====== Text excerpt ======

Arriving in late September 2010, they learned the place fast, slogging through canals, fighting through dense vegetation and patrolling a maze of narrow dirt roads bordered by 15-foot mud walls.
Saying Goodbye
A few weeks earlier in California, the Marines gathered to say goodbye to their families in the middle of the night at the parade grounds at Camp Pendleton, where the unit was based.
Ashley Tawney was there with her husband, Sgt. Ian Tawney; they had known each other since they were kids. They had just bought a house, and Ashley was pregnant with their first child.
Sangin was Ian's fifth deployment. Ashley says this one felt different.
"I just remember driving in the car, and I would just say, 'I don't want you to go,' and he said, 'No, I'll be fine. I need to go and I want to go.' And he always said, 'If you're on the varsity team, why sit on the bench?' " Ashley recalls.
Ian had served in Iraq. In Afghanistan, he would lead his own squad.
They stood for hours that night at Pendleton. Then, just before sunrise, it was time to say goodbye. Ashley kissed her husband.
"He said, 'I love you,' and I just nodded, and I didn't want to start crying by saying it," she says.
Sgt. Tawney boarded the bus that would take him to his plane for the long flight to Afghanistan.
A few weeks later in Afghanistan, Tawney led his men on a patrol. The situation was extremely dangerous: The Taliban had stockpiled weapons and poked holes in thick mud walls to use as shooting positions in order to ambush the Marines.

====== Records shown ======

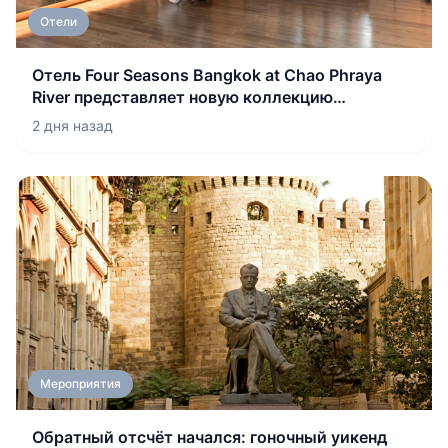
Отели
Отель Four Seasons Bangkok at Chao Phraya
River представляет новую коллекцию
впечатлений для подростков «Bangkok
2 дня назад
Unlocked»
Мероприятия
Обратный отсчёт начался: гоночный уикенд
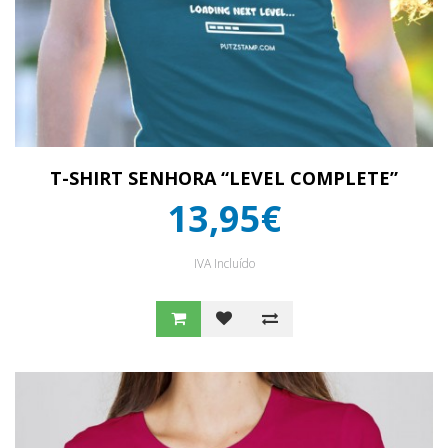
T-SHIRT SENHORA “LEVEL COMPLETE”
13,95€
IVA Incluído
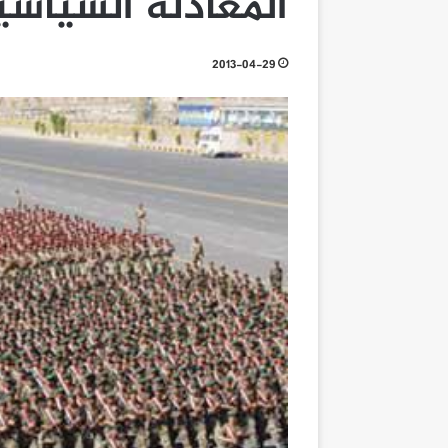
المعادلة السياس
2013-04-29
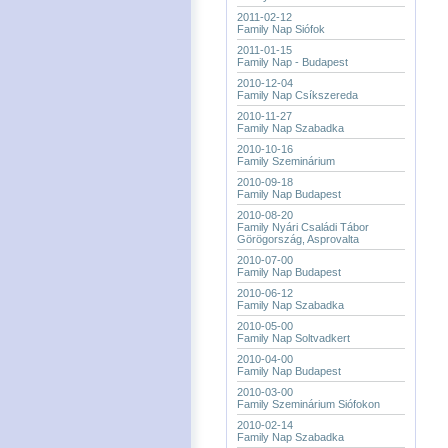
2011-02-12
Family Nap Siófok
2011-01-15
Family Nap - Budapest
2010-12-04
Family Nap Csíkszereda
2010-11-27
Family Nap Szabadka
2010-10-16
Family Szeminárium
2010-09-18
Family Nap Budapest
2010-08-20
Family Nyári Családi Tábor
Görögország, Asprovalta
2010-07-00
Family Nap Budapest
2010-06-12
Family Nap Szabadka
2010-05-00
Family Nap Soltvadkert
2010-04-00
Family Nap Budapest
2010-03-00
Family Szeminárium Siófokon
2010-02-14
Family Nap Szabadka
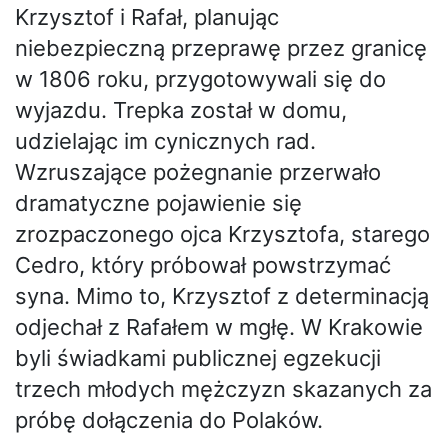
Krzysztof i Rafał, planując
niebezpieczną przeprawę przez granicę
w 1806 roku, przygotowywali się do
wyjazdu. Trepka został w domu,
udzielając im cynicznych rad.
Wzruszające pożegnanie przerwało
dramatyczne pojawienie się
zrozpaczonego ojca Krzysztofa, starego
Cedro, który próbował powstrzymać
syna. Mimo to, Krzysztof z determinacją
odjechał z Rafałem w mgłę. W Krakowie
byli świadkami publicznej egzekucji
trzech młodych mężczyzn skazanych za
próbę dołączenia do Polaków.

======

## Prompt
List every place name that appears in the Marine deployment excerpt, giving each one only once. The data above is separate material from the Marine deployment excerpt.

## Result
California, Camp Pendleton, Sangin, Iraq, Afghanistan